简体繁体 English

更好地查询数据库或将表数据加载到CLR程序集中的对象中？

[英]Better to query DB or to load table-data into object in CLR assembly?

原文 2014-03-25 17:53:13 5 1 c#/ sql-server-2008-r2/ coding-style/ .net-3.5/ clrstoredprocedure

I'm importing a flat-file into a DB via CLR assembly. 我正在通过CLR程序集将平面文件导入数据库。
For each row in the flat-file the assembly does a few quality checks. 对于平面文件中的每一行，程序集都会进行一些质量检查。 I've noticed that storing DB tables in DataTables and querying these DataTables is much slower than querying the DB directly. 我注意到，将数据库表存储在DataTables中并查询这些DataTables比直接查询DB慢得多。 HashSet on the other hand seem just as fast as querying the DB. 另一方面，HashSet看起来和查询数据库一样快。

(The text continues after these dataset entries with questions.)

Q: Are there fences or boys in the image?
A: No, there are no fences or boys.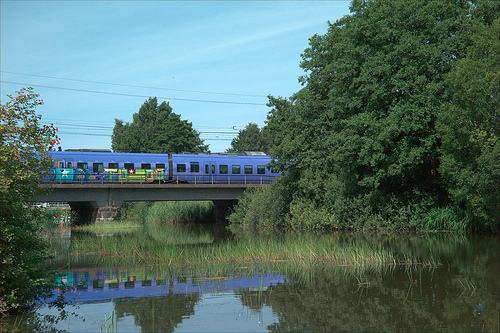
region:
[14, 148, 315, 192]
a blue train over the water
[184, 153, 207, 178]
a window on the train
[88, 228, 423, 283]
grass in the water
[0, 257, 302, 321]
a reflection in the water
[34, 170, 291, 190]
a small guard rail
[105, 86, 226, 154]
a leafy green tree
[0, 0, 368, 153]
a clear blue sky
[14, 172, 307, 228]
a cement bridge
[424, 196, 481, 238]
a patch of grass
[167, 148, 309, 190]
a train car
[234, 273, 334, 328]
The water is visible.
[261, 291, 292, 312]
The water is visible.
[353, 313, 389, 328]
The water is visible.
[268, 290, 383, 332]
The water is visible.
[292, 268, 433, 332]
The water is visible.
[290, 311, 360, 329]
The water is visible.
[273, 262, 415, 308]
The water is visible.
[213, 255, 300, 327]
The water is visible.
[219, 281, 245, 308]
The water is visible.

At the moment, my code sometimes loads data into a HashSet and queries the HashSet for each row, at other times it checks the DB separately for each row. 此刻，我的代码有时会将数据加载到HashSet中，并为每一行查询HashSet，而在其他时候，它会分别针对每一行检查数据库。 For example when I check if a key in the source-row exists in the database for ~10 000 source-rows and ~1000 possible correct keys. 例如，当我检查源行中的键在数据库中是否存在约10000个源行和约1000个可能的正确键时。
HashSet : HashSet ：
+ I query the DB only once, and the assembly can perform its checks on the HashSet. +我只查询数据库一次，程序集可以在HashSet上执行其检查。
- Why replicate something that already exists in the DB? -为什么要复制数据库中已经存在的内容？
Query the DB : 查询数据库 ：
+ DB holds the structure of the table, and is optimized for these kinds of queries. + DB拥有表的结构，并针对此类查询进行了优化。
- I have to manage the DB-connection, which may include opening/closing the DB-connection multiple times. -我必须管理数据库连接，这可能包括多次打开/关闭数据库连接。

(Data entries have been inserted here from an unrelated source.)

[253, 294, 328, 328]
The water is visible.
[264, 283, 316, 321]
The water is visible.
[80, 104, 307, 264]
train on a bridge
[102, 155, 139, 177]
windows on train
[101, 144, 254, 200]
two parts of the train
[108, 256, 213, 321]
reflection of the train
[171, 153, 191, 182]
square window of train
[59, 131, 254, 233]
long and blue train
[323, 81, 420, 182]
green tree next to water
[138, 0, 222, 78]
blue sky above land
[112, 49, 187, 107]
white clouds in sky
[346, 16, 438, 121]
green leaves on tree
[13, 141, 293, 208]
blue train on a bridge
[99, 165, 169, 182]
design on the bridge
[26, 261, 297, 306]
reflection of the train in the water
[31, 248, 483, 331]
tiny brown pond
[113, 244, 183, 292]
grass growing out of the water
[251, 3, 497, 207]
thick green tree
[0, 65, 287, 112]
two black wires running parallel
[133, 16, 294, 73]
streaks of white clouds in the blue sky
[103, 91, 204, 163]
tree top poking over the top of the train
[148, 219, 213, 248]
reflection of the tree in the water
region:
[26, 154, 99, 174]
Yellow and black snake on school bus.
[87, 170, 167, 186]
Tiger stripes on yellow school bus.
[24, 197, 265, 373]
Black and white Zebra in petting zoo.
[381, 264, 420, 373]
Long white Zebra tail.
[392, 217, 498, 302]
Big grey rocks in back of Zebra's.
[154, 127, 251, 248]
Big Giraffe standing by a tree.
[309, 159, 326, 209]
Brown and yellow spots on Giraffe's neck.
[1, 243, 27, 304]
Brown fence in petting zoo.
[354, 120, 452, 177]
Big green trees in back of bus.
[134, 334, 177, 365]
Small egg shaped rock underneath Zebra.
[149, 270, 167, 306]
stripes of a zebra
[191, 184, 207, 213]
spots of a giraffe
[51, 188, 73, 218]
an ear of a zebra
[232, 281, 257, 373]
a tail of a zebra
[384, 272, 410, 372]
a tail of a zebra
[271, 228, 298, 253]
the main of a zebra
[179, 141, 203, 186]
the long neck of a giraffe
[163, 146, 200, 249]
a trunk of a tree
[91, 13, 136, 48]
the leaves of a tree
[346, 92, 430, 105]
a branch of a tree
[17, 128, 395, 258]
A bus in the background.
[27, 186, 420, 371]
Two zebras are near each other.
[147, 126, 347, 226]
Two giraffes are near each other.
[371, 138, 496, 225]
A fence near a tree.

I want to standardize my code, and need help deciding which option to use? 我想使我的代码标准化，并且需要帮助来决定使用哪个选项？ I don't see a difference in performance for me. 我觉得我的表现没有差异。 If opening a DB-Connection from a CLR-assembly is a non-issue, then I would prefer to query the DB, since I can then just write SQL code into my CLR-assembly and execute it, rather than having to code multiple objects. 如果从CLR程序集打开数据库连接不是问题，那么我宁愿查询数据库，因为我可以将SQL代码写入CLR程序集并执行它，而不必编写多个对象。

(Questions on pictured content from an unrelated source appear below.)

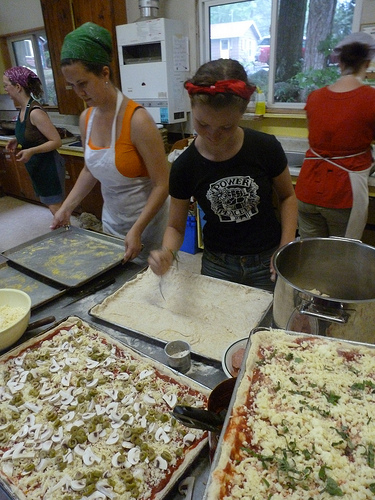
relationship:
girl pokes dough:
[147, 57, 299, 287] [92, 261, 282, 371]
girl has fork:
[147, 57, 299, 287] [156, 274, 168, 310]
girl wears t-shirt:
[147, 57, 299, 287] [171, 133, 288, 254]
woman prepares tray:
[47, 23, 171, 259] [12, 218, 133, 290]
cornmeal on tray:
[37, 235, 113, 279] [12, 218, 133, 290]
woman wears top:
[293, 35, 373, 247] [298, 86, 374, 211]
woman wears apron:
[47, 23, 171, 259] [77, 104, 165, 240]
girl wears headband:
[147, 57, 299, 287] [182, 75, 255, 98]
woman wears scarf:
[47, 23, 171, 259] [58, 23, 114, 70]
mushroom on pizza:
[90, 345, 105, 363] [1, 320, 220, 499]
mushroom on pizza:
[69, 425, 86, 444] [1, 320, 220, 499]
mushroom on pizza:
[73, 477, 98, 495] [1, 320, 220, 499]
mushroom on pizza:
[154, 406, 165, 424] [1, 320, 220, 499]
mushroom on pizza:
[140, 442, 152, 464] [1, 320, 220, 499]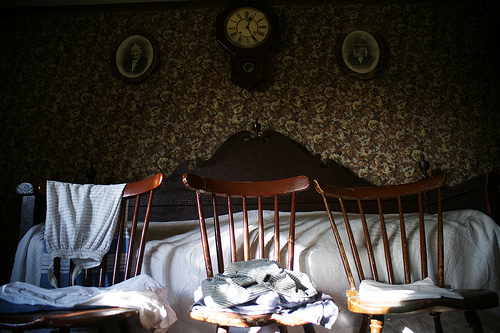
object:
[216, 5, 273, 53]
clock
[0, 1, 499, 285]
wall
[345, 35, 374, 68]
man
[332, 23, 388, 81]
portrait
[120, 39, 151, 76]
lady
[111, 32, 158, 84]
portrait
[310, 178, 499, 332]
wooden chair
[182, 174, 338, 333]
chair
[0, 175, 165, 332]
chair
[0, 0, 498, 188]
wall paper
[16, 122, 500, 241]
head board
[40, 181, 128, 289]
garment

Is there a technical reason to use one over the other? 是否有技术上的理由要使用另一个？
A coding-style recommendation? 编码风格的推荐？

Note : I am working with static data, so I don't need to worry about data-changes while the import-assembly is running. 注意：我正在处理静态数据，因此无需在导入程序集运行时担心数据更改。

1 个解决方案

I will vote for HashSet . 我将投票给HashSet 。 As there no significant difference in DB vs HashSet. 由于DB与HashSet没有显着差异。 Once you have everything with you in system you don't need to worry about DB calls connections and all. 一旦在系统中拥有了所有东西，您就不必担心数据库调用连接等等。

- Why replicate something that already exists in the DB? -为什么要复制数据库中已经存在的内容？

This replication will free you from hitting DB time and again, you can play around data with in the system. 这种复制将使您免于一次又一次地访问数据库，您可以在系统中处理数据。